Thursday, March 05, 2020

In love with love ... and Debbie Harry

Face ItFace It by Debbie Harry
My rating: 5 of 5 stars

I confess that I am puzzled by some of the Goodreads reviews I have read of this book. Lackluster? Unemotional? Really?! This is a memoir by *Deborah Harry.* There is nothing lackluster about her! Some of us are more expressive than others, and I've always thought (rightly or wrongly) that Ms. Harry had a sly, ironic, even Cheshire Cat-like quality that perhaps is read as "flat affect." But it's all in the arch of her eyebrows, the curl of her smile. The quip. The wry observation. It's subtle. It's sublime.

And, yes, I am a fan.

But a fan who knew very little about Ms. Harry post-1990. And even pre-1990. For example, I did not know about her time in New York on the Downtown Scene. Sure, I knew she came up through the punk era, was there at CBGB's, was mentioned in the same breath as Patti Smith and Tom Verlaine, but I really had no idea how deeply involved she was with the people and places of that lost era--her memories of which certainly made me emotional at times.

And I didn't know as much about her career after Blondie broke up in the early '80s, despite owning copies of KooKoo and Rockbird, despite watching her in concert at Gay Pride in New York in 1990 (at least that's what I recall--she sang "Sweet and Low," I'm fairly certain), and despite seeing and hearing Blondie in concert at the Palace Theater in Greensburg, Pennsylvania, for one of my birthday celebrations in the early 2010s. (Debbie, the gods bless her, actually smiled for the camera when I tried to take her picture!) There have been movies, plays, and TV shows; recordings with the Jazz Passengers; the showcase at the Carlyle (for which I would have moved heaven, earth, and Delta Airlines to have been in the audience); the activism; the friendships.

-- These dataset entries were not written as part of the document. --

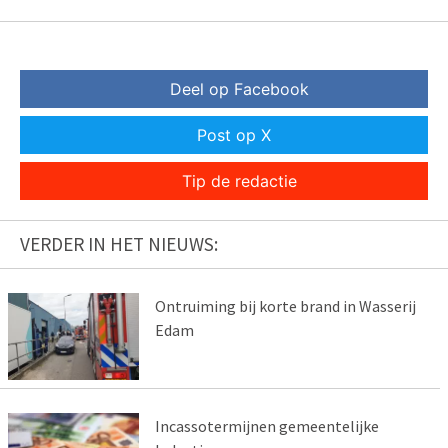
Deel op Facebook
Post op X
Tip de redactie
VERDER IN HET NIEUWS:
Ontruiming bij korte brand in Wasserij
Edam
Incassotermijnen gemeentelijke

And while reading this book, I couldn't believe that it's already been 20+ years since Blondie regrouped in the late 1990s and recorded the album No Exit (an album that now appears to be out of print). Time flies when you're sleepwalking through life in pointless meetings and unsatisfying relationships. (Thankfully, one of those scenarios has changed over the years. Hint: It's not the pointless meetings.)

There is certainly more than I want to know--more details about Parallel Lines and Eat to the Beat, Blondie's two best albums (in my opinion) from the Early Era; more details about the transition from Eat to the Beat to AutoAmerican, which seems drastic even now, although it was probably something completely normal in the evolution of the band; more of her thoughts on the reaction to KooKoo, which even now seems mixed, despite it being something of a quirky, musical milestone in pop history. More, perhaps, about what she likes to read and listen to and whether she still paints. And some pics of her dogs would not be amiss.

It may be the case, as Harry notes, that some of the Early Era was a blur because the band was so busy. It may be the case, as Harry notes, that this would be a better memoir if she'd kept a journal over the years.

Nevertheless, I was enchanted by her girlhood in New Jersey and somehow making the decision after high school to become an artist (of a genre to be determined) in New York in the 1960s--and, despite all odds, actually accomplishing it. I felt moved by her losses over the years and about her coming to terms with childhood trauma. I was entertained by her storytelling and (sorry, Debs!) her inherent nerdiness (comics and the space program, oh my), something you would never think possible in the life of an Icon of Cool like Debbie Harry. I felt pride in her inherent, unapologetic Americanness, a quality as post-modern Americans we dismiss too easily.

So if you found this book "unemotional" or "lackluster," I don't know what to tell you. I rarely give a book 5 stars, and the rational being in me might not award this one with that many. But my emotional self values this book and Debbie Harry's revelations more than 4 stars, maybe even more than 5 stars.

Maybe you had to be there--and I really wasn't, as I was marooned in Mayberry in the '70s and early '80s. Maybe you had to want to be there, which I most certainly did but didn't know how to. So this memoir is one way to get a taste for an era I lived through and yet still somehow don't know very well at all. As a result, I'm grateful to Debbie Harry for sharing her life stories with us.